The Aegean Region recorded USD 2.515 billion in exports in February. Two free zones based in İzmir contributed USD 308 million to the city’s total exports.
In November, İzmir alone accounted for 55% of the Aegean Region’s exports, reaching USD 1.405 billion.
In February, Denizli exported USD 388 million, Manisa USD 357 million, Muğla USD 102 million, and Balıkesir USD 88 million.
Meanwhile, Aydın generated USD 77 million in foreign exchange earnings in February. Exports from Afyonkarahisar totaled USD 39 million, Kütahya USD 30 million, and Uşak USD 24 million.
“It Would Not Be Surprising to See a Slowdown in Export Growth and Declines in Some Sectors”
Jak Eskinazi, Coordinator Chairman of the Aegean Exporters' Associations', stated:“In February, we exported to 183 countries and regions, increasing our exports to 105 of them.

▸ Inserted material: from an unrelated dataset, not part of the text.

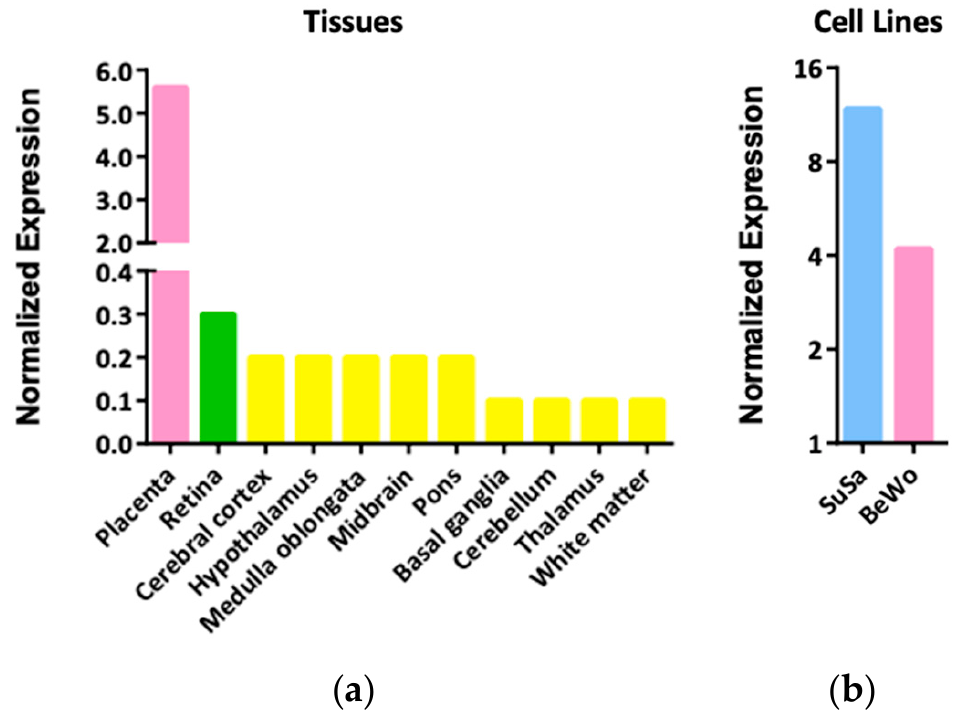
Figure 3. The normalized expression of LGALS16 mRNA in human tissues and cells from HPA da- tasets. ( a ) LGALS16 -positive cases out of 55 tissue types; ( b ) LGALS16 -positive cases out of 69 cell lines. The data were retrieved on 28 November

Germany ranked first with USD 147 million, marking a 6% increase the United States followed with USD 120 million; and Italy ranked third with USD 110 million, posting a 37% increase.Exports to the European Union increased 10% to USD 708 million; to the Americas reached USD 166 million; to Asia and Oceania increased 21% to USD 122 million; to Africa totaled USD 100 million; to other European countries increased 11% to USD 89 million; to former Eastern Bloc countries increased 9% to USD 96 million; to Free Zones increased 19% to USD 31 million; and to the Turkic Republics reached USD 25 million.Despite the limited increases recorded in February, the current picture must be interpreted cautiously. Weak global demand, stagnation in the European market, high financing costs, and an exchange rate that is not competitive enough against inflation are seriously eroding exporters’ profitability. Although the growth figures appear positive, it is becoming increasingly difficult to speak of sustainable growth for sectors struggling under cost pressures.Particularly in labor-intensive industries, shrinking margins are negatively affecting production appetite and investment decisions. Unless access to financing is eased and swift steps are taken to support competitiveness, it would not be surprising to see export growth slow further and even declines in some sectors in the coming months.”